DesignStudio rebrands Typeform to help it “grow up”

The data start-up’s new identity is inspired by the art of Picasso and Miró, comprising a series of adaptable shapes.


DesignStudio has created a new identity for data company Typeform, which is based on a flexible, “living” logo.

The Barcelona-based start-up was founded in 2012, and specialises in building data collection tools such as online forms and surveys.

Typeform commissioned DesignStudio to reimagine its identity to coincide with the launch of a new version of its service, as the start-up transitions into a larger company.

The new identity aims to reflect the fact that the brand is “growing up”, says DesignStudio design director Alex Johns. It comprises a “living logo”, which morphs depending on factors such as whether it is trying to “represent complex data or express emotion”, adds Johns.

The identity also features a series of “flexible”, “organic” shapes that take inspiration from the work of local artists Pablo Picasso and Joan Miró, says Johns.

Apercu has been chosen as the main typeface to allow text to look more “playful”, adds Johns. Layouts are formed around the series of freeform rings, which move and flex as the user interacts with the service.

A core colour palette of black, white and grey is deliberately stripped back, so that a more colourful style of illustration and photography can be incorporated. DesignStudio has also refined Typeform’s tone of voice to be “jargon free”, says the consultancy.

The new identity has now rolled out across all touchpoints.

Hide Comments (6)Show Comments (6)
  • Calvin February 16, 2018 at 2:18 pm

    Paula Scher would be proud! Great and flexible system of visual identity. Excellent work DesignStudio!

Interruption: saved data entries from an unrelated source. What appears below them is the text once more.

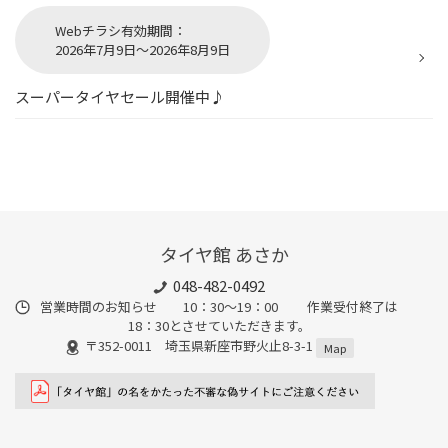
Webチラシ有効期間：
2026年7月9日～2026年8月9日
スーパータイヤセール開催中♪
タイヤ館 あさか
048-482-0492
営業時間のお知らせ 10：30～19：00 作業受付終了は
18：30とさせていただきます。
〒352-0011 埼玉県新座市野火止8-3-1
Map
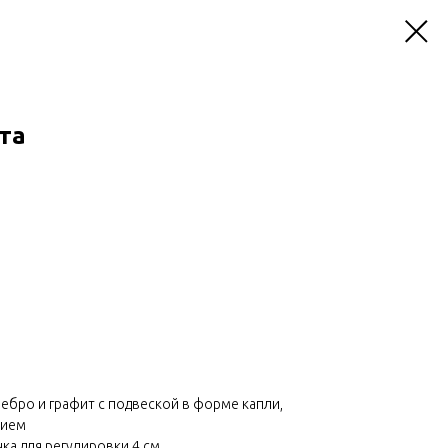
та
ребро и графит с подвеской в форме капли,
тием
ка для регулировки 4 см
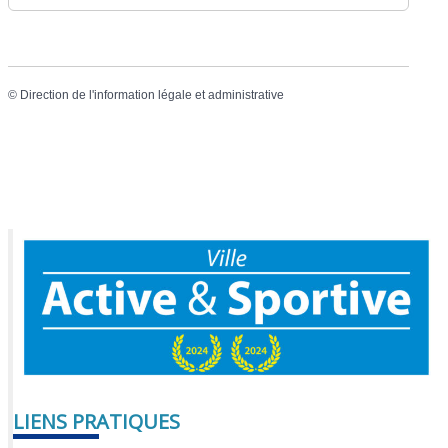
©
Direction de l'information légale et administrative
LIENS PRATIQUES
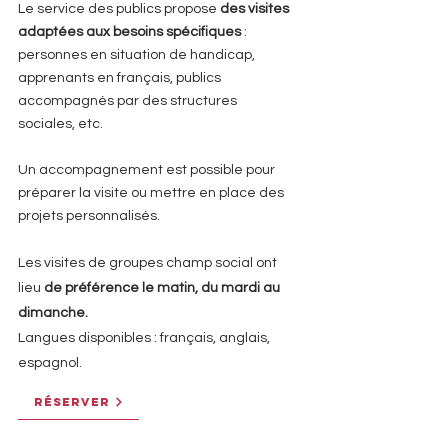
Le service des publics propose
des visites
adaptées aux besoins spécifiques
:
personnes en situation de handicap,
apprenants en français, publics
accompagnés par des structures
sociales, etc.
Un accompagnement est possible pour
préparer la visite ou mettre en place des
projets personnalisés.
Les visites de groupes champ social ont
lieu
de préférence le matin, du mardi au
dimanche.
Langues disponibles : français, anglais,
espagnol.
RÉSERVER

  • Michael Wolff February 18, 2018 at 3:04 pm

    I doubt Paula would be proud although of course I can’t speak for her. But to say that this thin and flacid work was inspired by the glorious work of Picasso and Miro is absurd, delusional and arrogant beyond belief

  • Alexander Lloyd February 21, 2018 at 8:14 am

    The emperor’s new clothes springs to mind. Little style and no substance.

  • John February 22, 2018 at 1:46 pm

    The level of mediocrity is comparable as what you get from an amateur Behance made-up project. Bland mock-ups, stock photography, boring typography (please explain where is the playfulness you mentioned)…

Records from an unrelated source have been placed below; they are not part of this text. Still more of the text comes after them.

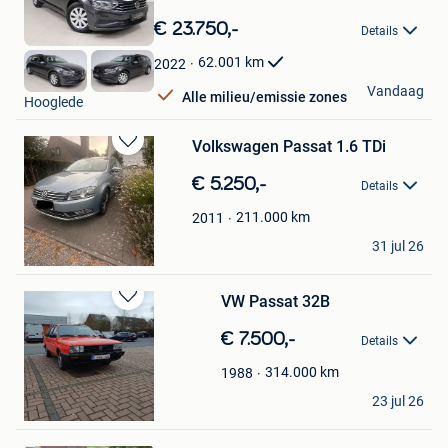
Bewaren
in
€ 23.750,-
Details
Mijn
Favorieten
62.001
km
2022
DP Auto
Vandaag
Alle milieu/emissie zones
Hooglede
Volkswagen Passat 1.6 TDi
Bewaren
in
€ 5.250,-
Details
Mijn
Favorieten
211.000
km
2011
Pol
31 jul 26
Kortenberg
VW Passat 32B
Bewaren
in
€ 7.500,-
Details
Mijn
Favorieten
314.000
km
1988
Lorand .M
23 jul 26
Roeselare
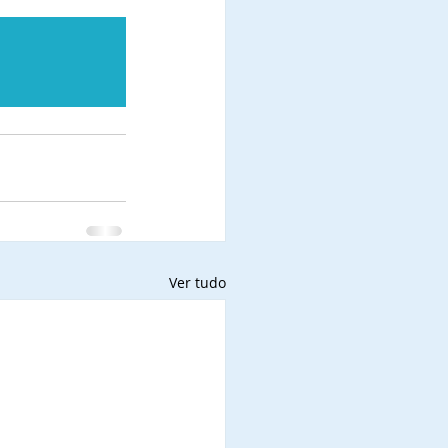
Ver tudo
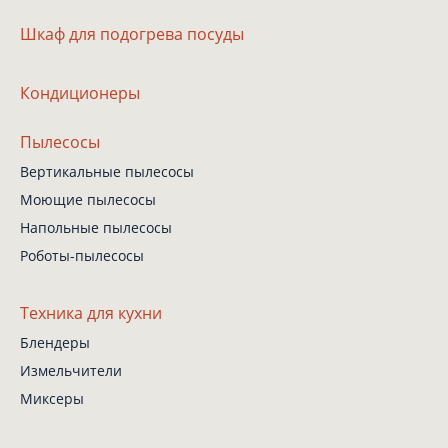
Шкаф
для подогрева посуды
Кондиционеры
Пылесосы
Вертикальные пылесосы
Моющие пылесосы
Напольные пылесосы
Роботы-пылесосы
Техника для кухни
Блендеры
Измельчители
Миксеры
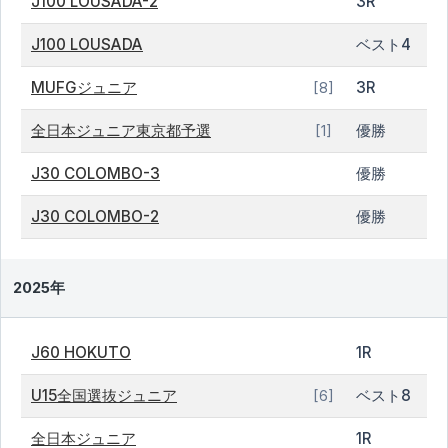
J100 LOUSADA-2
3R
J100 LOUSADA
ベスト4
MUFGジュニア
3R
[8]
全日本ジュニア東京都予選
優勝
[1]
J30 COLOMBO-3
優勝
J30 COLOMBO-2
優勝
2025年
J60 HOKUTO
1R
U15全国選抜ジュニア
ベスト8
[6]
全日本ジュニア
1R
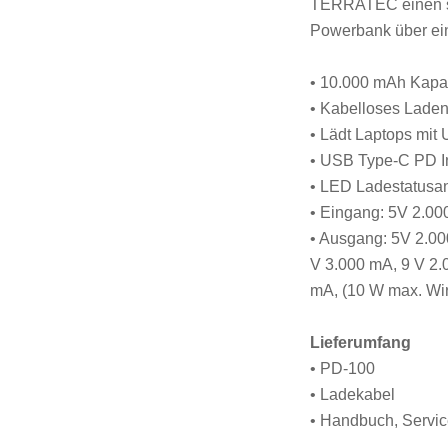
TERRATEC einen sch
Powerbank über ei
• 10.000 mAh Kapaz
• Kabelloses Laden 
• Lädt Laptops mi
• USB Type-C PD In
• LED Ladestatusa
• Eingang: 5V 2.00
• Ausgang: 5V 2.0
V 3.000 mA, 9 V 2.
mA, (10 W max. Wir
Lieferumfang
• PD-100
• Ladekabel
• Handbuch, Servic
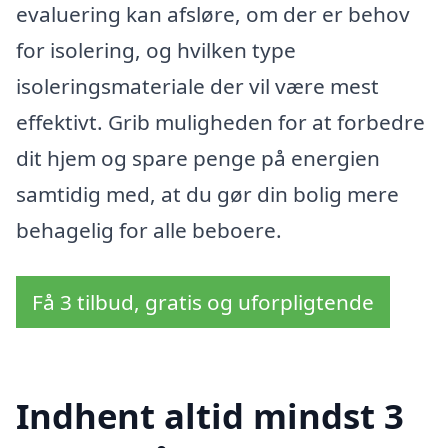
evaluering kan afsløre, om der er behov
for isolering, og hvilken type
isoleringsmateriale der vil være mest
effektivt. Grib muligheden for at forbedre
dit hjem og spare penge på energien
samtidig med, at du gør din bolig mere
behagelig for alle beboere.
Få 3 tilbud, gratis og uforpligtende
Indhent altid mindst 3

    By the way, Picasso is not a “local” from Barcelona. It is expected more from design media platforms than to cover this type of garbage.

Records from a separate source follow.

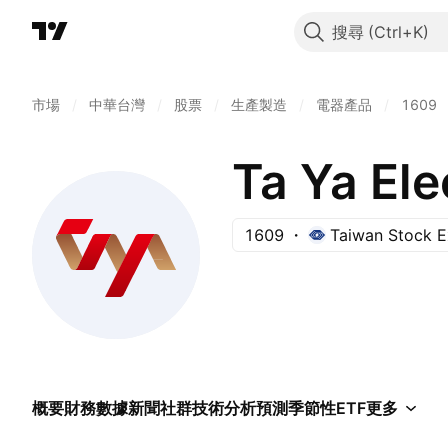
搜尋
市場
/
中華台灣
/
股票
/
生產製造
/
電器產品
/
1609
Ta Ya Ele
1609
Taiwan Stock 
概要
財務數據
新聞
社群
技術分析
預測
季節性
ETF
更多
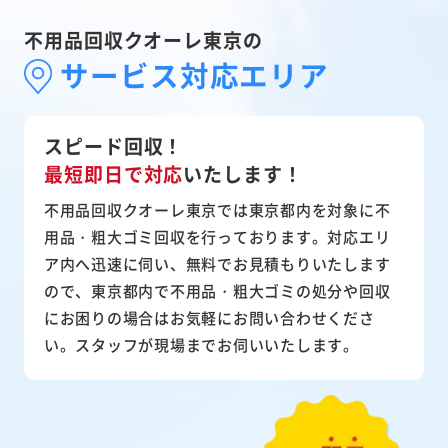
不用品回収クオーレ東京の
サービス対応エリア
スピード回収！
最短即日で対応
いたします！
不用品回収クオーレ東京では東京都内を対象に不
用品・粗大ゴミ回収を行っております。対応エリ
ア内へ迅速に伺い、無料でお見積もりいたします
ので、東京都内で不用品・粗大ゴミの処分や回収
にお困りの場合はお気軽にお問い合わせくださ
い。スタッフが現場までお伺いいたします。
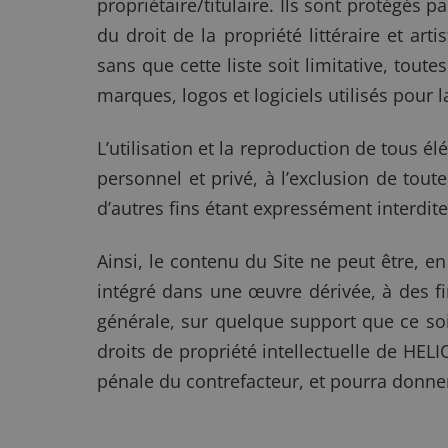
propriétaire/titulaire. Ils sont protégés 
du droit de la propriété littéraire et a
sans que cette liste soit limitative, tout
marques, logos et logiciels utilisés pour 
L’utilisation et la reproduction de tous é
personnel et privé, à l’exclusion de tout
d’autres fins étant expressément interdite
Ainsi, le contenu du Site ne peut être, en
intégré dans une œuvre dérivée, à des f
générale, sur quelque support que ce soi
droits de propriété intellectuelle de HE
pénale du contrefacteur, et pourra donn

  • Musadiq March 6, 2018 at 11:35 am

    I feel this is the worst form of rebranding. No matter from where you have taken the inspiration, ultimately it’s common users who have to use it not the ones from whom you’ve taken inspiration.

  • Jake March 22, 2018 at 5:23 pm

    As a Typeform user for years, the biggest problem with this rebrand is how little it has to do with clarifying the value of the actual product and its usage.

    If you read the write-up on Typeform’s site about what went on behind the scenes of the rebrand, you’ll discover:

    * What was supposed to take a few months took a year. (Major red flag.)

    * The focus was more on capturing Team Typeform’s values than Product Typeform’s value.

    * It was led by designers rather than client-/user-facing team members.

    And that’s why they’ve ended up with a design that looks like it was made by and for design students rather than businesses.

    In short, it’s terrible and amateurish as heck.

    (And those photos! They say absolutely nothing about the product and are in fact super-misleading.)